Вот такая история. Правда, не только такие бабы были. Вот, знаю одну. Так она мужа без рук, без ног, что куколку, и того домой увезла из госпиталя. А он кидался, голову об стенку бил. «Жить, - говорит, - не хочу». Увезла. И кормила и поила с ложки. И всякие там непотребности выносила. А как помер он, без малого двадцать лет опосля войны прожил, так и сама ослепла через год, уже на руках у детей померла. Не могла, стало быть, без него жить. Вот енто любовь.
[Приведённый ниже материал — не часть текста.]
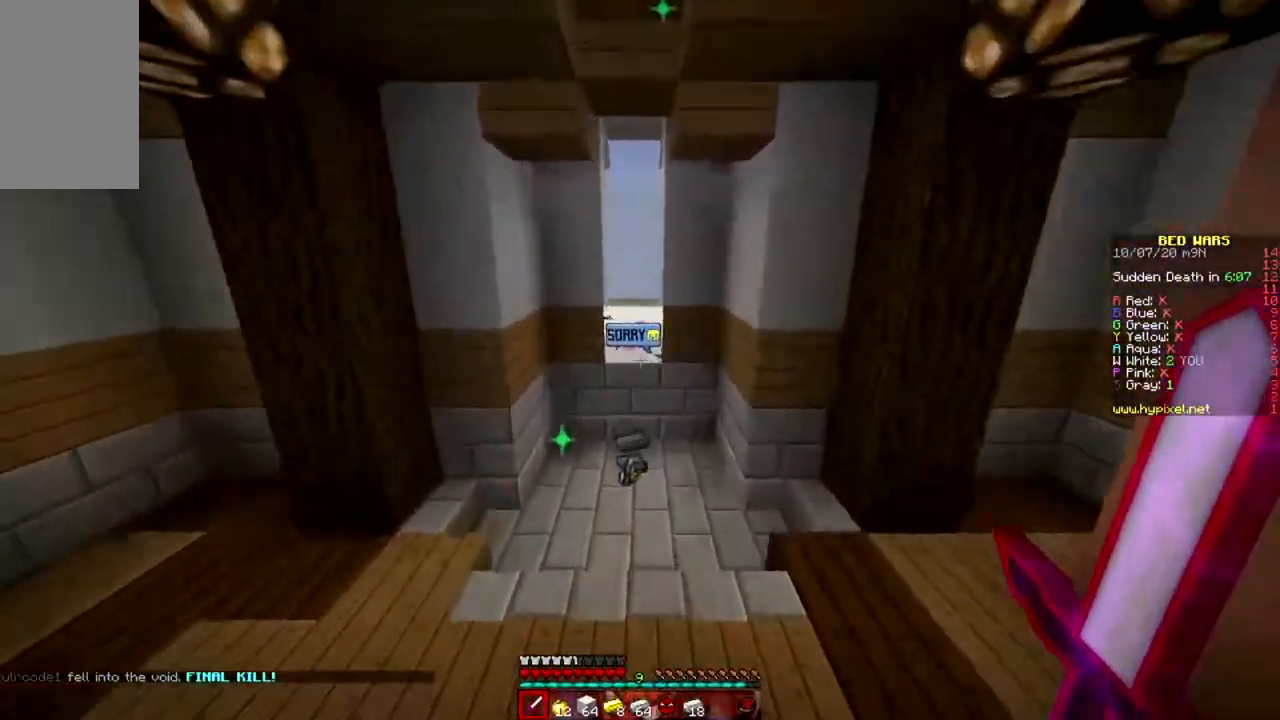
{"keys": ["w"], "mouse": [], "events": []}
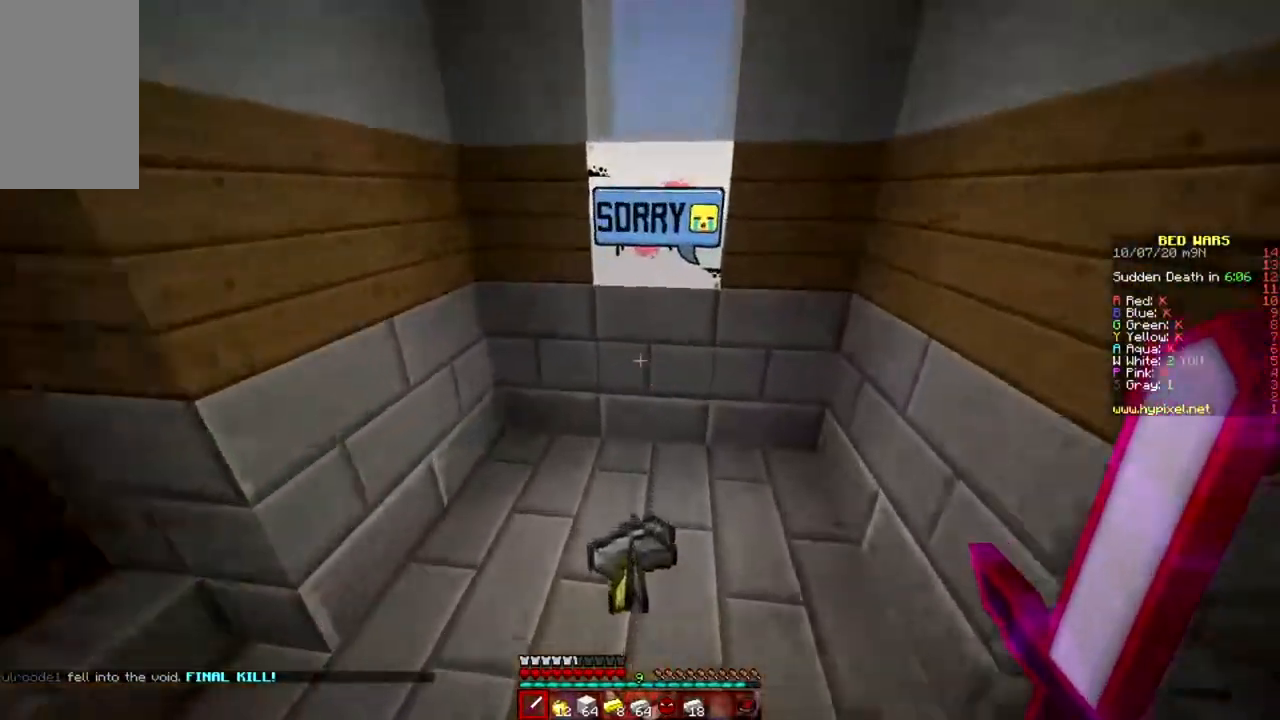
{"keys": ["s"], "mouse": [], "events": [[201, "s", "down"], [201, "w", "up"]]}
Не то, что там в кинах напоказывали.
А я?! Что я бы без своей бабки делал-то?! Вот давеча на праздники, Татьяна, дочка, стало быть, может, подвыпила, или еще чего, и говорит мне: «Надоел ты мне, старый, за эти два месяца!» Надоел! Эхма! Да я ли тебя малую не поил, не кормил, да больную не выхаживал! Надоел! (Старик смахнул слезинку.) Вот, ты говоришь не обижаться, что, мол, сдуру сказала. Она, может, и сдуру, а у меня внутрях все так и жжеть!
Он договорил последние слова и грустно усмехнулся…
Спустя несколько месяцев, когда Татьяна Федоровна вместе с Игорем Алексеевичем съездили на выходные в деревню, Игорь Алексеевич, заговорщицки подмигивая, сообщил о том, что бабку в деревне чуть паралич от ревности не хватил, а дед передает мне привет и приглашение приехать в деревню. Я ответила, что обязательно приеду…
Но шло время, а вырваться в деревню не было времени…
Через полгода, перед самыми новогодними праздниками, пришла поздравительная открытка. На ней корявым почерком был выписан адрес нашей квартиры и мое имя без фамилии. Игорь Алексеевич протянул ее со словами: «Дед … из деревни…. прислал…. Бабка подписывала… Ее почерк… Он так совсем ничего не пишет… Не видит…»
Я перечла написанное и странное, теплое ощущение шевельнулось в душе. «Надо же, вспомнил…» Вспомнил!
Я подумала об этом и забыла…
А Игорь Алексеевич и Татьяна Федоровна по-прежнему привозили мне из деревни приветы и приглашение приехать. Я каждый раз обещала вырваться, даже велела передать Федору Лукичу, что обязательно приеду.
И их дочь Наташка говорила, что дед очень ждет.
Но я так и не съездила…
Через несколько месяцев я уехала из нашей коммунальной квартиры в квартиру, где не было соседей и длинных коридоров с ободранными стенами, но была горячая вода в кране.
А Федор Лукич умер. Я узнала об этом, случайно встретив Татьяну Федоровну в какой-то длинной очереди в промтоварном магазине. А потом я узнала, что и бабка умерла. Следом за Федором Лукичем. Не заставила его долго дожидаться.
Мы бежим, а они останавливаются.
Татьяна рассказывала, что за неделю он позвал к себе свою старшую дочь. Они долго говорили о всяком, он даже шутил и смеялся, а потом вдруг:
 - Слышь, Валюх, у меня там на книжке семьсот рублев лежит. Ты как думаешь, их лучше на вас четверых разделить, аль просто тебе на книжку перевести?
 - Ты чего, отец, помирать что ли собрался? – тон немного наигранный, но внутри – запавшая тревога.
 - Да, нет, я так… На всякий случай. Потом не стану же про это говорить. Не до того будет… Но ты не серчай. Да и еще… Вы меня в одном исподнем схороните. Да гроб чтоб простой, без всяких там, деревянный. И вина чтоб на поминках не было. От него все зло на свете. И живности чтоб никакой. Даже рыбы не надо – нечего тварь забивать. А на могиле… На могиле памятников никаких не надо. Крест пусть Василий срубит, да и все…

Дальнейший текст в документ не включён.